Text provided
++++

[NOT HUMOR] It's indecent!

Mark Q. Maxham (max@atg.apple.com)
Wed, 22 Feb 1995 10:18:31 -0800

by Steve Russell
American Reporter Correspondent
San Antonio, Texas
2/8/96
censorship
free

THE X-ON CONGRESS: INDECENT COMMENT ON AN INDECENT SUBJECT
by Steve Russell
American Reporter Correspondent

SAN ANTONIO, Texas -- You motherfuckers in Congress have dropped
over the edge of the earth this time. I understand that very few of the
swarm of high dollar lobbyists around the Telecommunications Bill had any
interest in content regulation -- they were just trying to get their
clients an opportunity to dip their buckets in the money stream that
cyberspace may become -- but the public interest sometimes needs a little
attention. Keeping your eyes on what big money wants, you have sold out
the First Amendment.
First, some basics. If your children walked by a public park and
heard some angry sumbitches referring to Congress as "the sorriest bunch
of cocksuckers ever to sell out the First Amendment" or suggesting that
"the only reason to run for Congress these days is to suck the lobbyists'
dicks and fuck the people who sent you there," no law would be violated
(assuming no violation of noise ordinances or incitement to breach the
peace). If your children did not wish to hear that language, they could
only walk away. Thanks to your heads-up-your-ass dereliction of duty, if
they read the same words in cyberspace, they could call the FBI!
Cyberspace is the village green for the whole world. It is the
same as the village green our Founders knew as the place to rouse the
rabble who became Americans, but it is also different. Your blind
acceptance of the dubious -- make that dogass dumb -- idea that children
are harmed by hearing so-called dirty words has created some pretty stupid
regulations without shutting down public debate, but those stupid
regulations will not import to cyberspace without consequences that even
the public relations whores in Congress should find unacceptable.
In cyberspace, there is no time. A posted message stays posted
until it is wiped. Therefore, there is no way to indulge the fiction that
children do not stay up late or cannot program a VCR.

++++

Given request 1
Quote the pressed plant sheet row below word for word, leaving out the picture.
The column and the rows have no connection to each other.

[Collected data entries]
++++

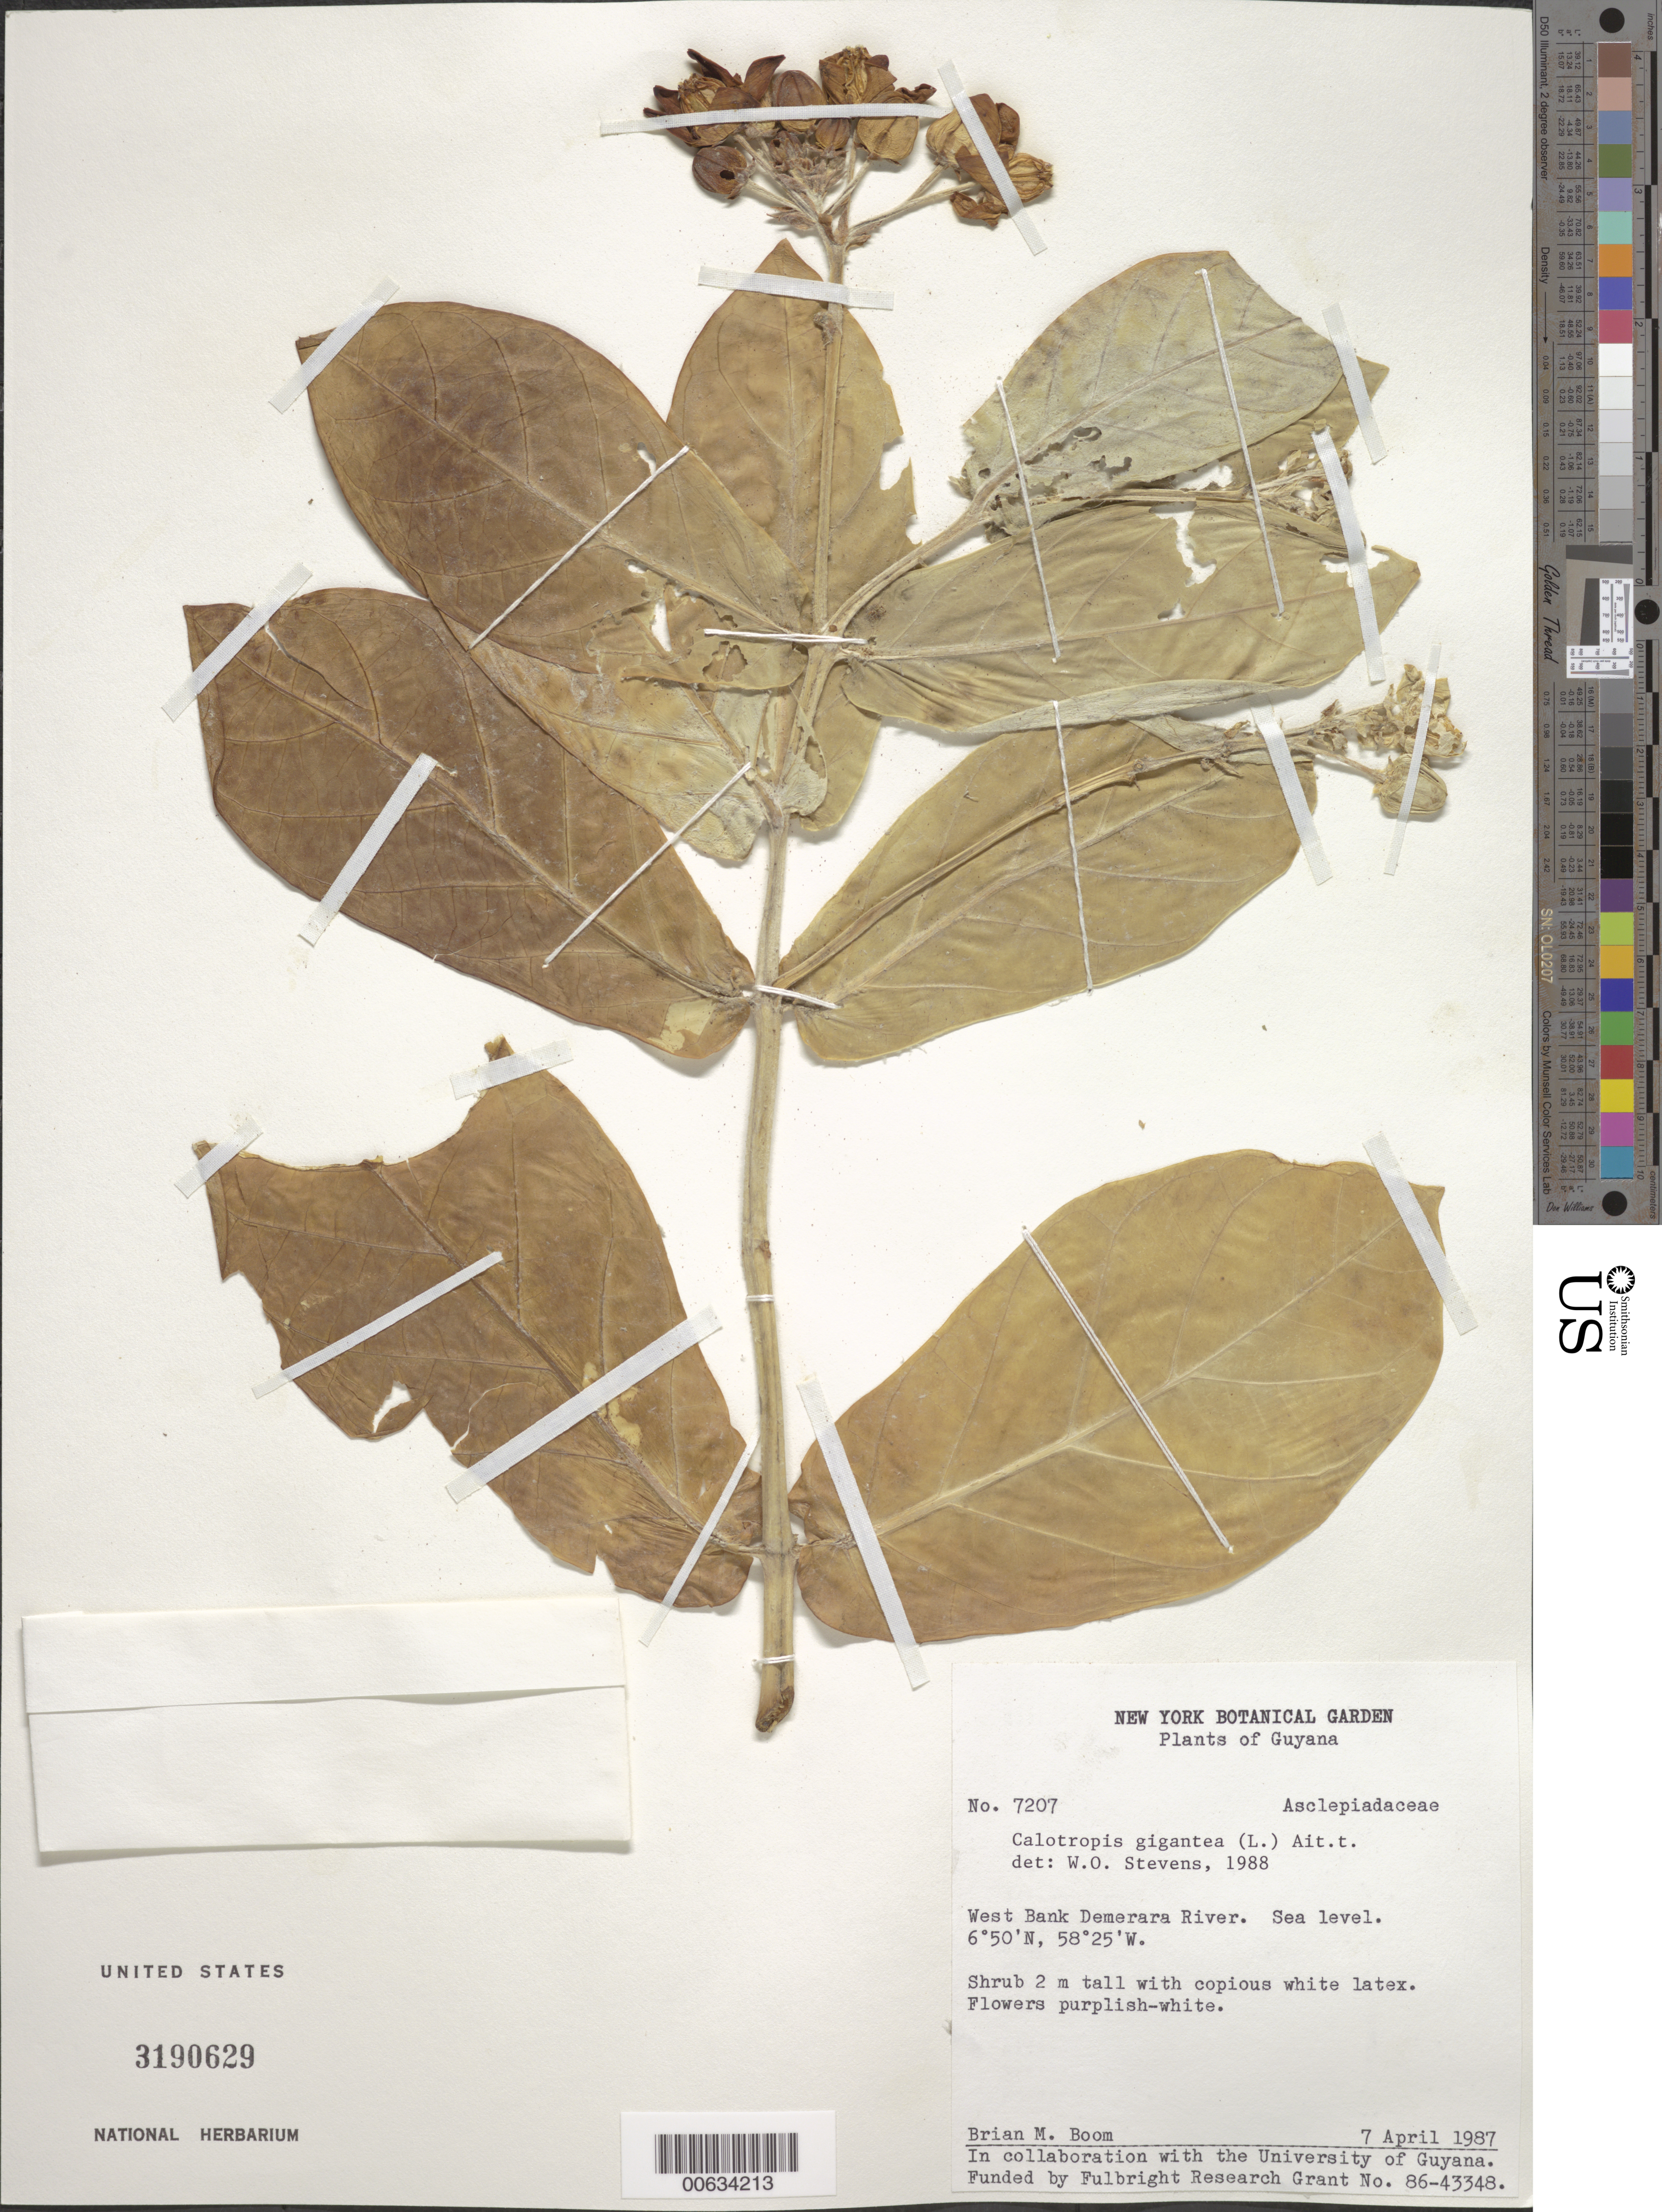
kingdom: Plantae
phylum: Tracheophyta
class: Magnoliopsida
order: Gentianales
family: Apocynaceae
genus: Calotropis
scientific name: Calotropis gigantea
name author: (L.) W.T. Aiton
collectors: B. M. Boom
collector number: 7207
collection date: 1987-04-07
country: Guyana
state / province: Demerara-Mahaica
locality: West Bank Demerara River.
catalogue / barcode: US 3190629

++++

Given request 2
Write what comes next in the column on Congress and indecency in cyberspace, beginning after its final sentence.

Reply 1
kingdom: Plantae
phylum: Tracheophyta
class: Magnoliopsida
order: Gentianales
family: Apocynaceae
genus: Calotropis
scientific name: Calotropis gigantea
name author: (L.) W.T. Aiton
collectors: B. M. Boom
collector number: 7207
collection date: 1987-04-07
country: Guyana
state / province: Demerara-Mahaica
locality: West Bank Demerara River.
catalogue / barcode: US 3190629

Reply 2
In cyberspace, there is no place. The "community standards" are
those of the whole world. An upload from Amsterdam can become a download
in Idaho. By trying to regulate obscenity and indecency on the Internet,
you have reduced the level of expression allowed consenting adults to that
of the most anal retentive blueballed fuckhead U.S. attorney in the
country. The Internet is everywhere you can plug in a modem. Call
Senator Exon an "ignorant motherfucker" in Lincoln, Nebraska and find
yourself prosecuted in Bibleburg, Mississippi.
In cyberspace, you cannot require the convenience store to sell
Hustler in a white sleeve. The functional equivalent is gatekeeper
software, to which no civil libertarian has voiced any objection.
Gatekeeper software cannot be made foolproof, but can you pandering
pissants not see that any kid smart enough to hack into a Website is also
smart enough to get his hands on a hard copy of Hustler if he really wants
one?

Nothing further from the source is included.